Would you be able to write a code snippet that reproduces the issue?
Code snippet: Yes and no. There is no easy way to crash this deliberately. To reproduce the referenced bug 540762 all you need to do is start Eclipse 4.8 on a current Windows insider build (my version is 18298) and it is very likely that you'll get the error described in 540762. I already provided the analysis for the cause of the error. If you want some code to run, edit the init() method of Display.java and add a print statement like: protected void init () { super.init (); System.err.println("synchronizer value in init: " + synchronizer); ... You will get null. You can do it for all other non-static members I already listed and get the same result. My point is that it is extremely risky to run the init() method with all its side-effects without initializing the members first. Bug 540762 is proof of that. Moving member initialization into the init method will prevent similar effects in the future. Here's what it could look like: Change Display member initialization from MSG hookMsg = new MSG (); boolean runDragDrop = true, dragCancelled = false; ... Synchronizer synchronizer = new Synchronizer (this); ...etc. to /* Note: Non-static member initialization must happen in init(). */ MSG hookMsg; boolean runDragDrop, dragCancelled; ... Synchronizer synchronizer; ...etc. and extend the init() method: protected void init () { super.init (); /* Non-static member initialization must happen here. */ hookMsg = new MSG (); runDragDrop = true; dragCancelled = false; ... synchronizer = new Synchronizer (this); ...etc. Does that help?
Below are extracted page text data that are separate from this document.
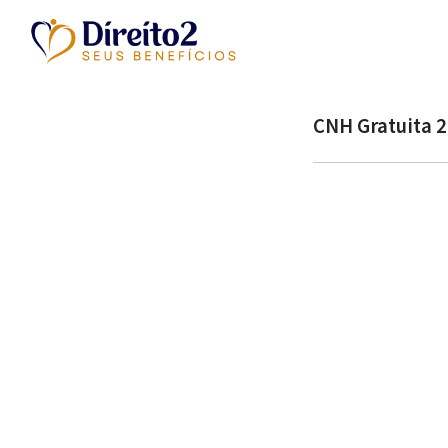
CNH Gratuita 2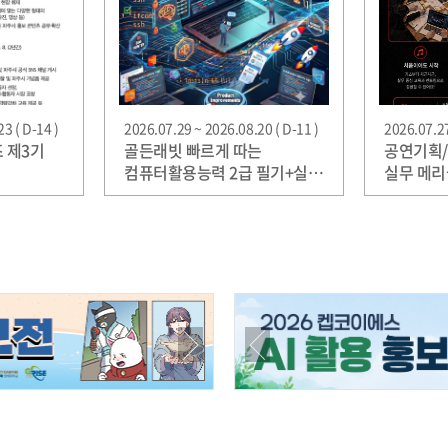
3 ( D-14 )
2026.07.29 ~ 2026.08.20 ( D-11 )
2026.07.27
 제3기
골든래빗 빠르게 따는
공연기획
컴퓨터활용능력 2급 필기+실기
실무 메리
베타리더 30명 한정 모집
Good news: After the recent update to Windows Insider Preview 18309 I can no longer reproduce the issue with SWT 4.8 and 4.9. We're going to keep our eyes open and I'll add a note if the situation changes again. Independent of that I still think it would be a good idea to fix the issue for future SWT versions so that Display initialization is safe independent of event timing and other non-forseeable changes at OS level.
This bug hasn't had any activity in quite some time. Maybe the problem got resolved, was a duplicate of something else, or became less pressing for some reason - or maybe it's still relevant but just hasn't been looked at yet. As such, we're closing this bug. If you have further information on the current state of the bug, please add it and reopen this bug. The information can be, for example, that the problem still occurs, that you still want the feature, that more information is needed, or that the bug is (for whatever reason) no longer relevant. -- The automated Eclipse Genie.